Sería lanzar una crítica de trazo grueso concluir que con la intervención de PichiAvo se está haciendo una llamada al asalto de las paredes de edificios históricos, pero no es menos cierto que ese tributo es una forma de amparar tantos años de desprecio al paisaje urbano, edificios, mobiliario urbano y de lucha contra una lacra. No comparto el tributo a una forma de expresión que no podemos obviar, en muchos casos muy a nuestro pesar, que impone una suerte de dictadura estética en nuestras calles y que está y debe estar perseguida porque, por otro lado, nos cuesta su limpieza al erario público, y por tanto a todos nosotros, una cantidad anual de dinero obscena. Presupuesto que podría ir destinado a, por ejemplo, a cultura.
A grandes rasgos el público que se acerque al Centre del Carme podría agruparse en tres grupos. El primero estaría formado por quienes pensamos que el grafiti en las condiciones en que se lleva a cabo en muchas ocasiones es una agresión al patrimonio y al entorno urbano. La exposición no nos aporta demasiado puesto que la conciencia la tenemos suficientemente activada, y más allá de ello y en distintos grados mostraremos nuestro rechazo por las razones anteriormente expuestas.
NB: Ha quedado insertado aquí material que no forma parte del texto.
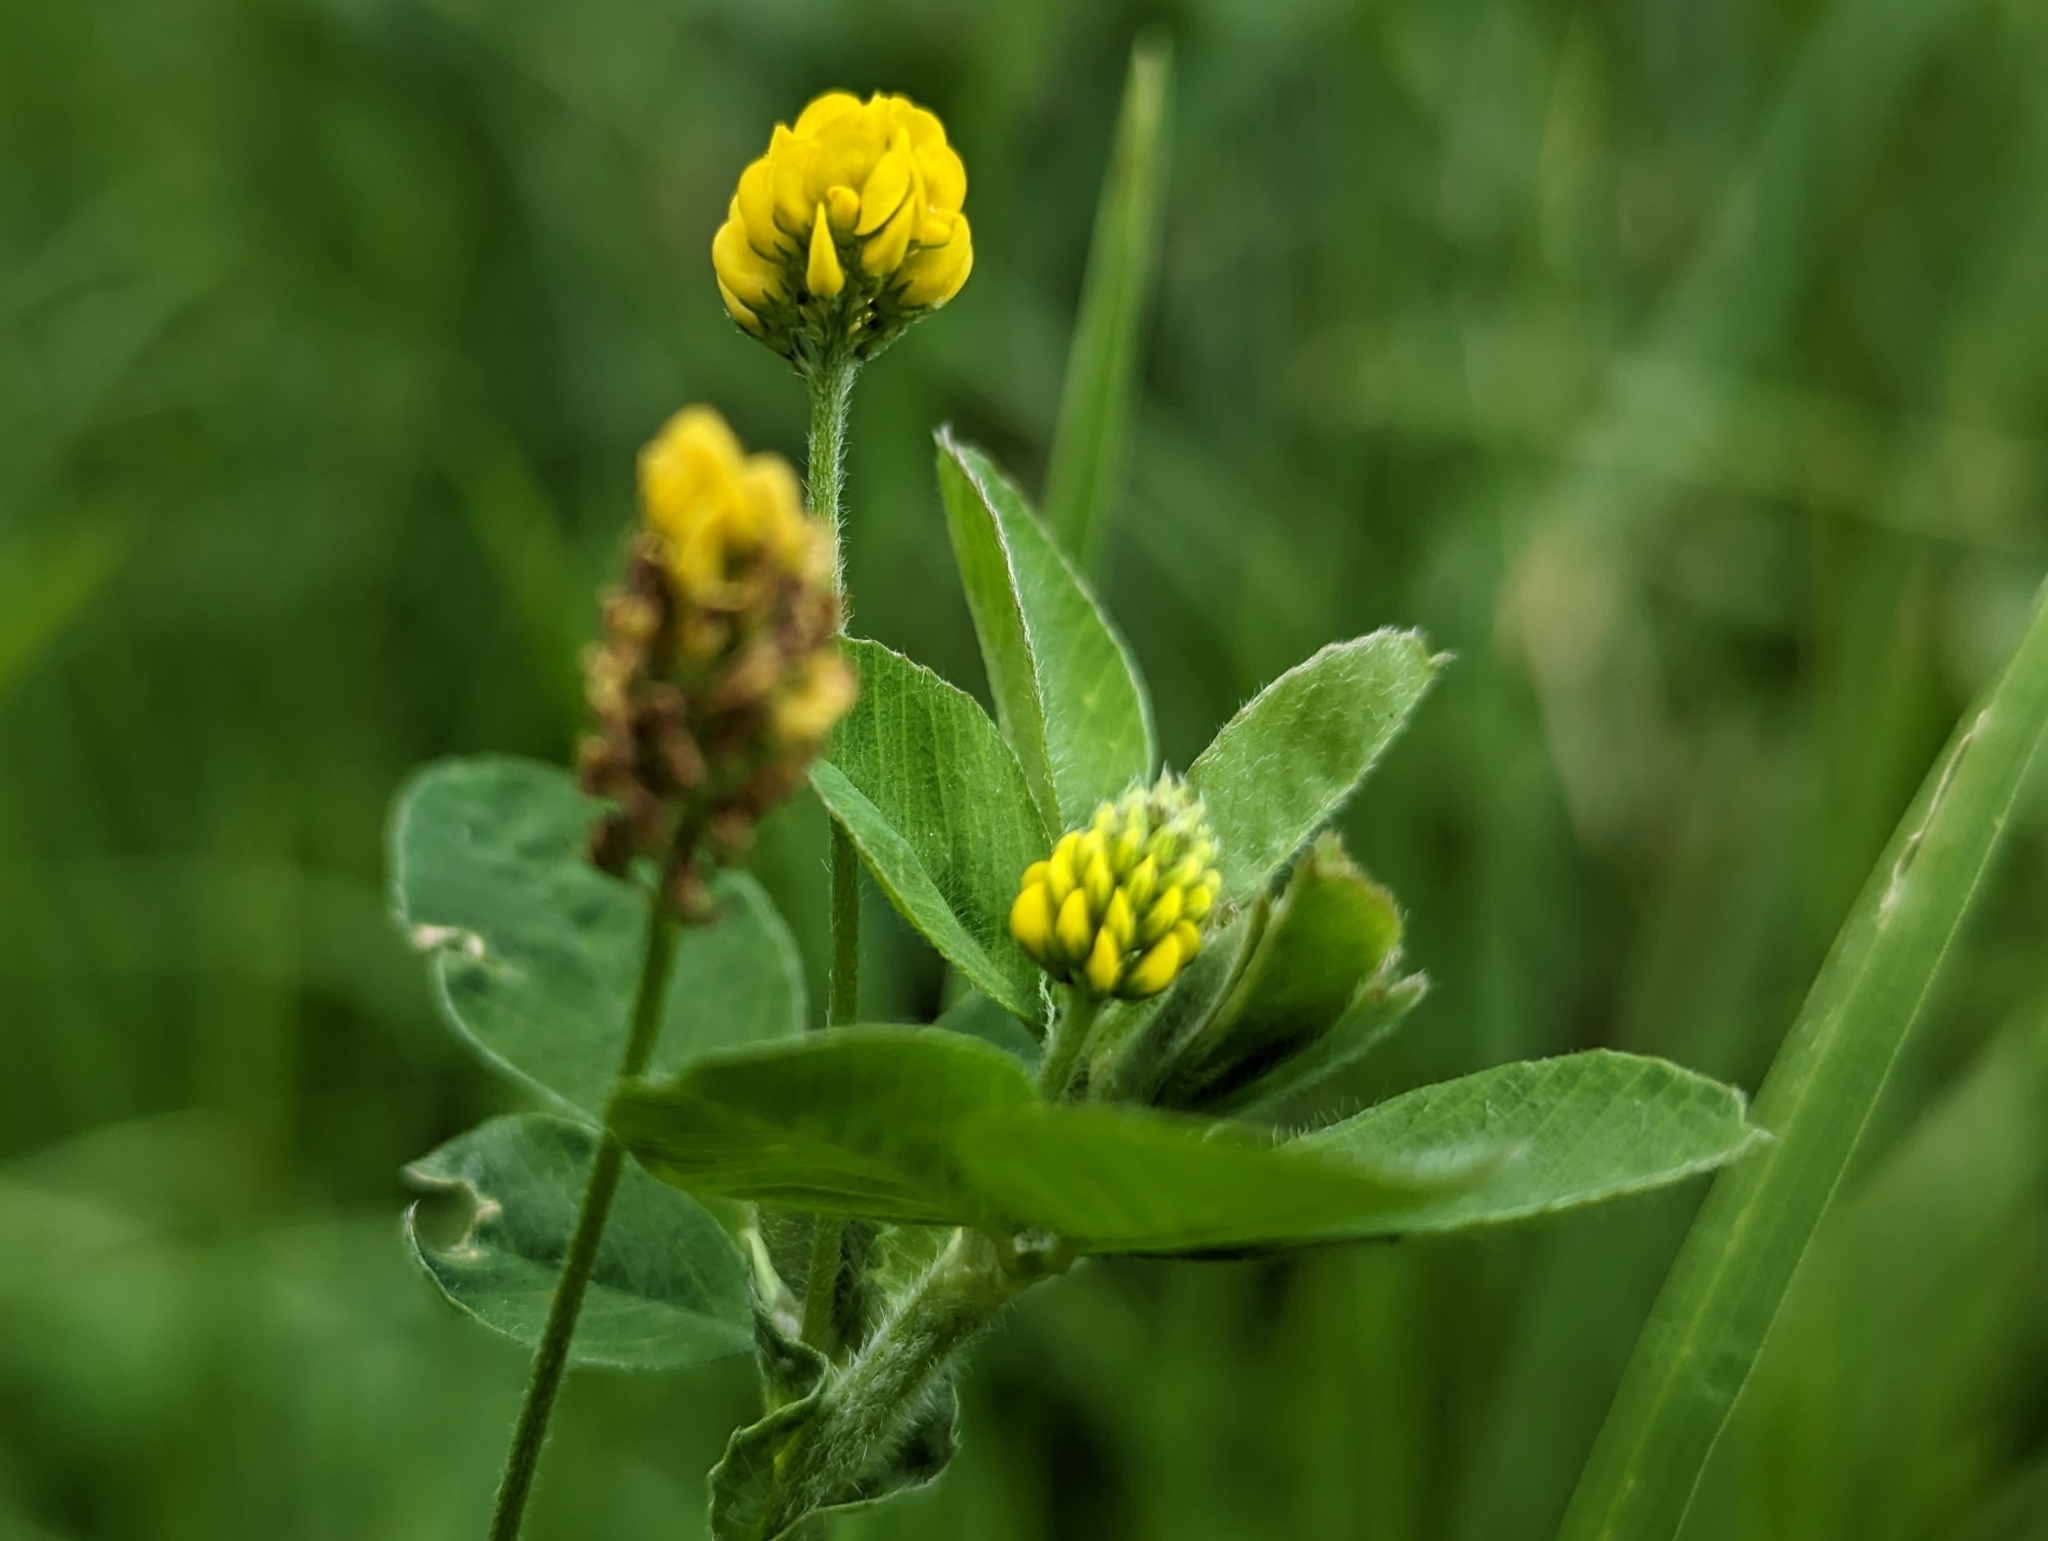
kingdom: Plantae
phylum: Tracheophyta
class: Magnoliopsida
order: Fabales
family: Fabaceae
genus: Medicago
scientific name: Medicago lupulina
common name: Black medick
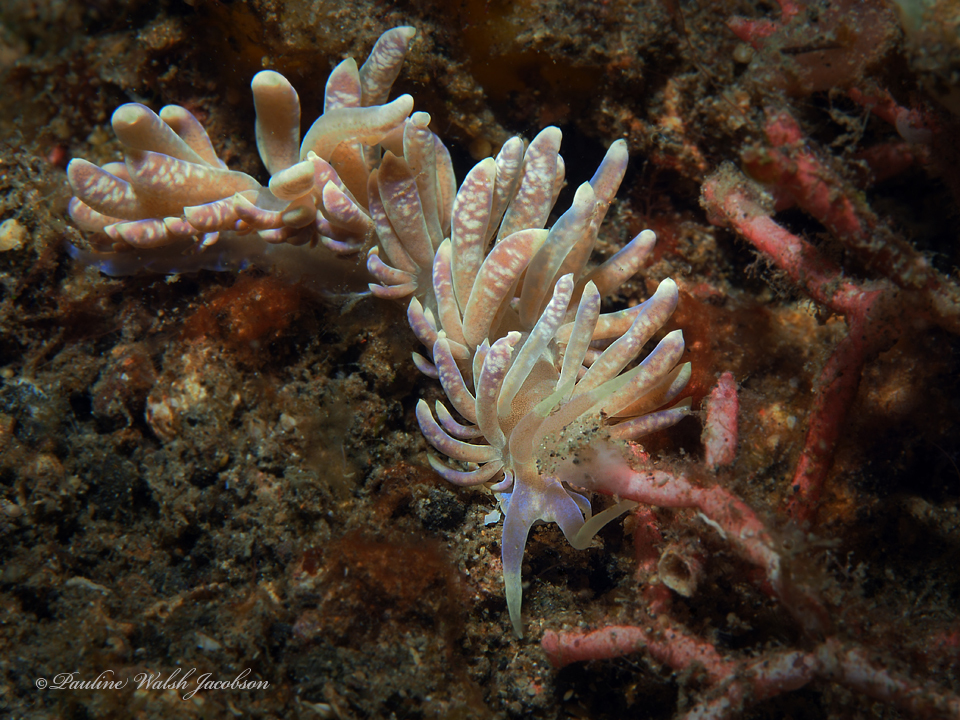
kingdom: Animalia
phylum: Mollusca
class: Gastropoda
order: Nudibranchia
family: Myrrhinidae
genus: Phyllodesmium
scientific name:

Habrá otro público que verá con rechazo el efecto conseguido, y agudizarán su conciencia una vez salgan del lugar. En este caso, paradójicamente, la intervención tendrá un efecto positivo. Un problema y un peligro del grafiti vandálico es que al final se hace familiar y se apodera del territorio. Se camufla y adormece a un ciudadano absorto en sus cosas, y hasta aprende a convivir con él. Resulta pernicioso adocenarse y resignarse a que sólo cabe una estética urbana en la que el grafiti vandálico es un elemento más. La tercera reacción es la que me preocupa: ¿está la exposición dando pábulo al grafiti, al ser avalado por un museo público?. Como se dice hoy día en política: ¿está la intervención “blanqueando” el grafiti vandálico que se extiende por los muros de la ciudad como por las paredes del claustro?. Y hablo de grafiti vandálico porque entiendo que al situarse en el claustro de un Bien de Interés Cultural el efecto que se pretende es ese: la de un trampantojo de una vandalización “no permitida” o como si aquel lugar fuera un espacio abandonado. ¿Se ve reflejado y “reconocido” el grafitero que ha dejado su impronta en el cercano y magnífico Palacio de Pineda del siglo XVII en el que sus paredes, sobretodo laterales producen tristeza?